Have as much information as possible when searching the WAC, and use the specific regulatory terms if possible. Once you find a result that looks close, make sure to back out to the table of contents to make sure you are looking at the correct regulation.
Tips for Searching the WAC
Regulations, just like statutes, function as a unit. It is important to look at the entire chapter so that you don't miss definitions, penalties, exceptions, or exemptions. You will also notice that regulatory sections are often interrelated and interdependent. Using the chapter as your frame of reference will ensure that you do not miss anything.
Unlike annotated federal regulations, which provide helpful information, the annotations in the Revised Code of Washington Annotated and the Administrative Revised Code Annotated are not very robust.

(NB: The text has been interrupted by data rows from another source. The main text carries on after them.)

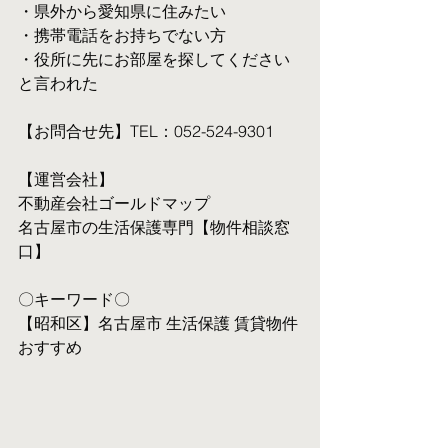
・県外から愛知県に住みたい
・携帯電話をお持ちでない方
・役所に先にお部屋を探してください
と言われた
【お問合せ先】TEL：052-524-9301
【運営会社】
不動産会社ゴールドマップ
名古屋市の生活保護専門【物件相談窓
口】
〇キーワード〇
【昭和区】名古屋市 生活保護 賃貸物件 
おすすめ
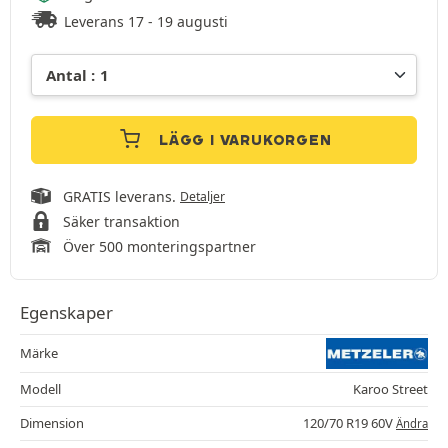
Leverans 17 - 19 augusti
LÄGG I VARUKORGEN
GRATIS leverans.
Detaljer
Säker transaktion
Över 500 monteringspartner
Egenskaper
Märke
Modell
Karoo Street
Dimension
120/70 R19 60V
Ändra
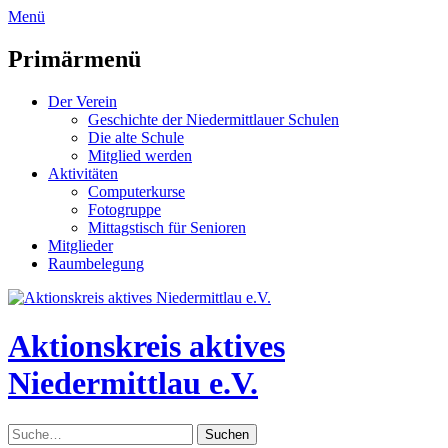
zum
Menü
Inhalt
überspringen
Primärmenü
Der Verein
Geschichte der Niedermittlauer Schulen
Die alte Schule
Mitglied werden
Aktivitäten
Computerkurse
Fotogruppe
Mittagstisch für Senioren
Mitglieder
Raumbelegung
Header
Toggle
Aktionskreis aktives
Niedermittlau e.V.
Suche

There is also not a good index to the WAC online or in print. Given the lack of helpful editorial enhancements for the WAC, the most cost-effective option for using the WAC is at the above link rather than on a subscription database.
The legislature's website includes a link to "Agency Filings Affecting this Section" for each regulation. You can also use the WAC to WSR table to view the most recent agency filings.
WestlawNext - Keycite
Lexis Advance - Shepards
Bloomberg - Bcite
The Washington State Register (WSR) is published every 2 weeks, and includes: Rulemaking Agendas, Preproposal Inquiries, Proposed Rules, Notice of Hearings, Permanent Rules, Emergency Rules, and Executive Orders.
The WSR is useful for looking backward to research the history of a regulation and for looking forward to see if there are any proposed rules. The WAC on the legislature's website includes a link for each rule to "Agency Filings Affecting this Section." This provides links to the proposed and permanent rules from the WSR. For older regulatory history, you will need to look at the WSR in print.
Agency websites are the best, most cost-efficient resource for Washington agency decisions.
You can find a list of state agencies, boards, and commissions available at Access Washington, along with links to each agency's website.